Parties in Alega telecom lawsuits ordered to submit further pleadings this month
Pago Pago, AMERICAN SAMOA — In a separate but similar lawsuit, US District Court Chief Judge J. Michael Seabright has raised concerns about the basis of federal jurisdiction over the lawsuit filed in April this year by four Alega residents specifically against AST Telecom, dba Bluesky Communications, along with current and former company executives, according to the latest court records.
Plaintiffs — Steven Jay Pincus Hueter, Rosalia Tisa Faamuli, Michael S. Kirk, and Faamuli Pete Faamuli — who allege, among other things, that defendants violated FCC Rules and Regulations by improperly hanging and attaching its telecommunication cables on trees and land belonging to the plaintiffs in Alega village and on the official private Alega Marine and Wildlife Sanctuary and Reserve.
This is the particular case against the defendants that the US Federal Communications Commission has been invited by the court to participate in as an Amicus Curiae — or friend of the court — to address specific FCC rules. FCC is expected to provide an official reply soon, after seeking to extend its timeframe for a response.
In the latest court filings in this case, Seabright noted that on May 19th plaintiffs filed a motion for Temporary Restraining Order (TRO) and Preliminary Injunction pertaining to several allegedly low-hanging wires in Alega Village.
The court held a status conference on May 21st and at which time, the court “raised concerns about the basis for federal jurisdiction, as well as the basis for Plaintiffs' purported claims under American Samoa law,” said Seabright.

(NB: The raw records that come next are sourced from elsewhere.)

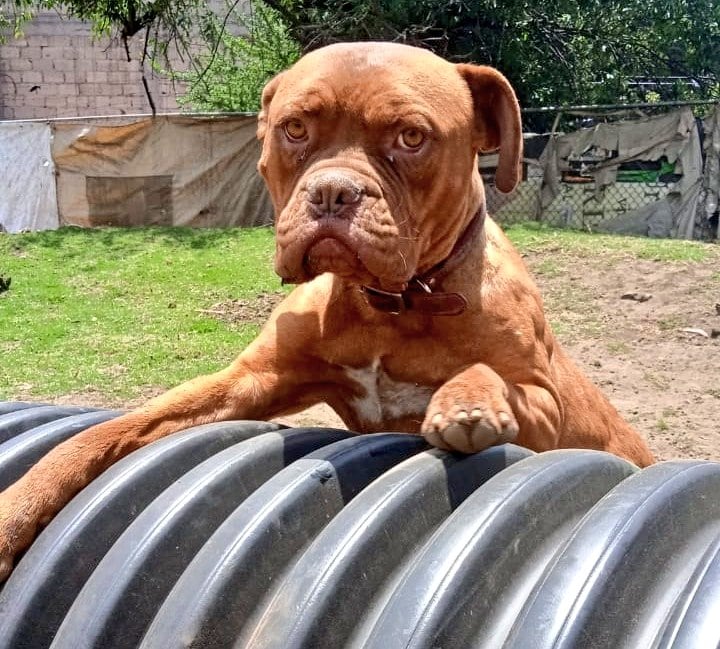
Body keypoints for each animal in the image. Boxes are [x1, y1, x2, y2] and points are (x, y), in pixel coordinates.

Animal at [0, 43, 656, 580]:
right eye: (293, 129)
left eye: (411, 137)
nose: (333, 192)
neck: (388, 304)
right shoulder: (248, 381)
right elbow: (105, 433)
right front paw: (14, 512)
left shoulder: (544, 403)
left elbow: (488, 373)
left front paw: (465, 401)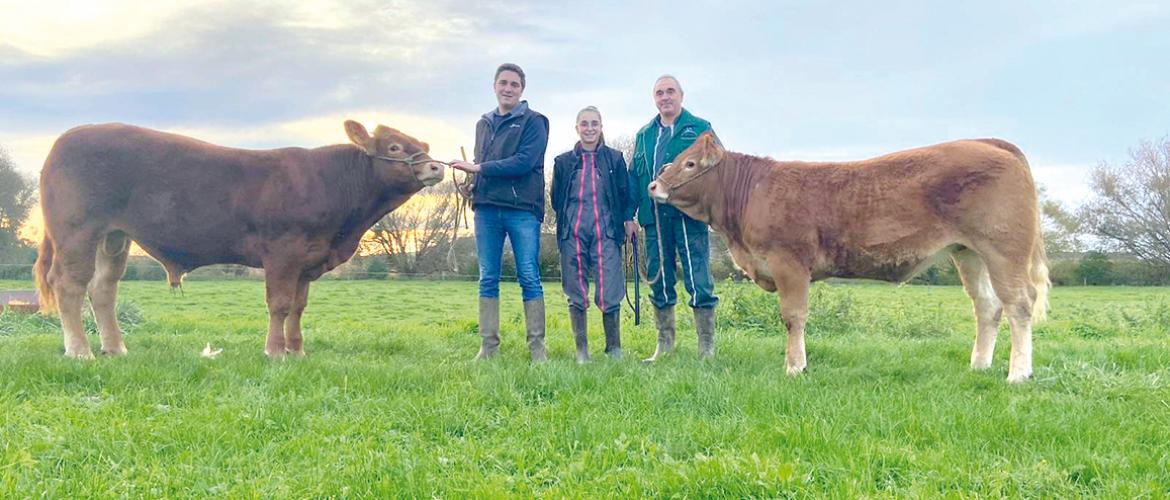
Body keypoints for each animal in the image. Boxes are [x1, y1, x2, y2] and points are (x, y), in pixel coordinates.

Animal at [33, 121, 442, 360]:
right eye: (394, 147)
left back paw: (115, 348)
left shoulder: (308, 261)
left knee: (103, 289)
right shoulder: (283, 253)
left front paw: (297, 350)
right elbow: (279, 304)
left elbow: (298, 306)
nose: (436, 166)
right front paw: (275, 351)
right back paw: (80, 351)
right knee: (69, 285)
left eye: (421, 142)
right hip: (77, 230)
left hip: (114, 237)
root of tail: (64, 139)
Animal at [650, 132, 1053, 384]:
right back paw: (979, 365)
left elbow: (793, 317)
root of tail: (990, 143)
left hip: (1003, 249)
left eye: (689, 164)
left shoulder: (789, 262)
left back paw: (1018, 374)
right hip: (969, 253)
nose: (653, 185)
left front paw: (795, 367)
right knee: (987, 307)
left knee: (1018, 304)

Accordingly, the court directed plaintiffs to file a new motion clarifying these issues. On May 30th, plaintiffs filed a “second Motion for TRO and Preliminary Injunction to immediately remedy hazardous telecom cables and electrical hazards to public safety that they claim are immediate real threat to the safety of life and property in Alega and island-wide.
The second motion adds a new defendant, the American Samoa Power Authority.
Seabright says rather than clarifying the issues before the court, the second motion by plaintiffs “broadened them, seeking additional relief and joinder of additional parties.
“The court does not see a need for immediate adjudication of the Second Motion, and requires full briefing from the parties in order to evaluate the complex jurisdictional and other issues it presents,” Seabright said.
To that end, defendants are ordered to submit an opposition to the Second Motion by June 11th and plaintiffs are ordered to submit a reply by June 18th. “The court will then decide whether to hold a hearing or to issue an order without hearing in accordance with Local Rule 7.1(c),” said Seabright, who also ordered that the second motion supersedes plaintiffs' prior motion, which is therefore terminated as moot.
Samoa News notes that ASPA is already a defendant in another but similar case by plaintiffs against ASG along with current and former officials.